The number of investment scams reported to the police over the last three years has doubled from 200 to 400, with more unregulated online investment platforms springing up.
In the same period from 2015 to last year, 30 people were charged by the Commercial Affairs Department for their role in 14 investment scams.
Home Affairs and Law Minister K. Shanmugam, citing these figures in a written reply to a parliamentary question yesterday, noted that the number of successfully prosecuted cases may look low compared to the number of police reports.
This is because a significant number of investment scams are committed by syndicates operating in foreign countries, he said.

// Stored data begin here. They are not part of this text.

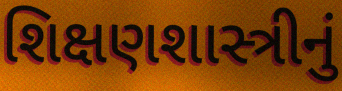
શિક્ષણશાસ્ત્રીનું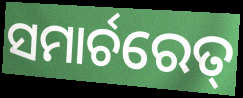
ସମାର୍ଚରେତ୍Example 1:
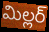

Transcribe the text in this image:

మిల్లర్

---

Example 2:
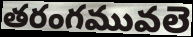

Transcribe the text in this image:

తరంగమువలె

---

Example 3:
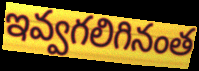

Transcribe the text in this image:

ఇవ్వగలిగినంత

These scams are typically offered on online investment platforms which allow trades across a wide range of products, such as currencies, shares and commodities, and are promoted via online advertisements, e-mails and unsolicited phone calls and messages.

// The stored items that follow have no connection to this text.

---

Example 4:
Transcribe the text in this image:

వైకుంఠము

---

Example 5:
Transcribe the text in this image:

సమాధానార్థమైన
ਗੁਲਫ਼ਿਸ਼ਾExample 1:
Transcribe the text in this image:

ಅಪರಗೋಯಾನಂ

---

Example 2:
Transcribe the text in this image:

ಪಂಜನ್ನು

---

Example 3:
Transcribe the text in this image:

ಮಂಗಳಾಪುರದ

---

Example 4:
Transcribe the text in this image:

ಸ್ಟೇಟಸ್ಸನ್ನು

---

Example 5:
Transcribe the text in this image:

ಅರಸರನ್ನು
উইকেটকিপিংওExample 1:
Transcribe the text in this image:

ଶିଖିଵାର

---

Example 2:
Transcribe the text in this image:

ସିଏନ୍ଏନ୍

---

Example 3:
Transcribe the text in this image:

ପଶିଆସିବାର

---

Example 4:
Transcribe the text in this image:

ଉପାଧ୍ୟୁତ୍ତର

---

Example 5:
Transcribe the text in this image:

The operators of these online platforms are also usually based outside Singapore, and payments are made directly to their overseas bank accounts.

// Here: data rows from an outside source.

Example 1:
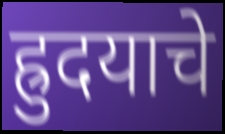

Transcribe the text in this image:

ह्रुदयाचे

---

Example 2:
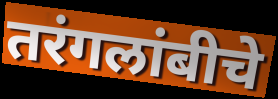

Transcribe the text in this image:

तरंगलांबीचे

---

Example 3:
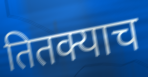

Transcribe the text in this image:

तितक्याच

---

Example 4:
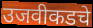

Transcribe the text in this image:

उजवीकडचे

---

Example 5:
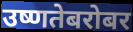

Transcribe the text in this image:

उष्णतेबरोबरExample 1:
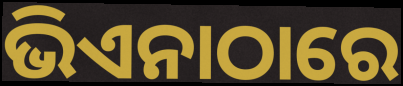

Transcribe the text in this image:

ଭିଏନାଠାରେ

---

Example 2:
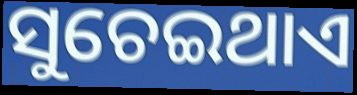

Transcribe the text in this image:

ସୁଚେଇଥାଏ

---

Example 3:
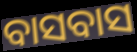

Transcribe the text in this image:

ବାସବାସ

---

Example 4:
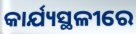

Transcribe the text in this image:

କାର୍ଯ୍ୟସ୍ଥଳୀରେ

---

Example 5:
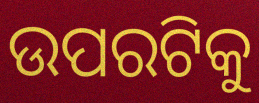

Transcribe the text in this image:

ଉପରଟିକୁ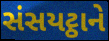
સંસયટ્ઠાને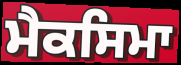
ਮੈਕਸਿਮਾ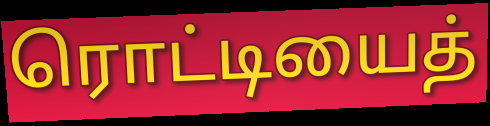
ரொட்டியைத்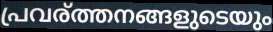
പ്രവര്ത്തനങ്ങളുടെയും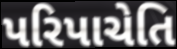
પરિપાચેતિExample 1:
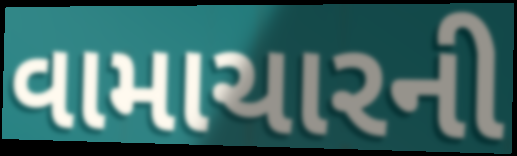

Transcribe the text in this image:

વામાચારની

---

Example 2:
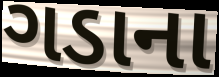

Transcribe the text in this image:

ગડાના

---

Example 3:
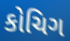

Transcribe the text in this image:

કોચિગ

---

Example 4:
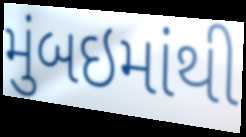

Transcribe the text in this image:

મુંબઇમાંથી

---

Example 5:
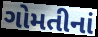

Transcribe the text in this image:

ગોમતીનાં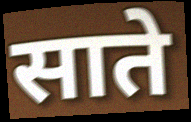
साते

In addition, the investment assets offered by these scammers - for example, distressed properties and agricultural products such as seaweed farms - are also overseas and difficult for the police to track down conclusively, Mr Shanmugam said.
He also noted that a single investment scam may have multiple victims, resulting in many police reports being made.
In some cases, some of the money alleged to be lost was also not due to scams, but the fluctuations of the markets, he added, responding to Mr Ong Teng Koon (Marsiling-Yew Tee GRC) who asked about the proportion of successfully prosecuted cases versus reported cases.
Mr Shanmugam said the police will continue to work closely with foreign law-enforcement counterparts to crack down on overseas syndicates targeting Singaporeans.
The Home Affairs and Law ministries are also looking at whether to strengthen the legislative levers against fraud offences, as part of the ongoing review of the Penal Code.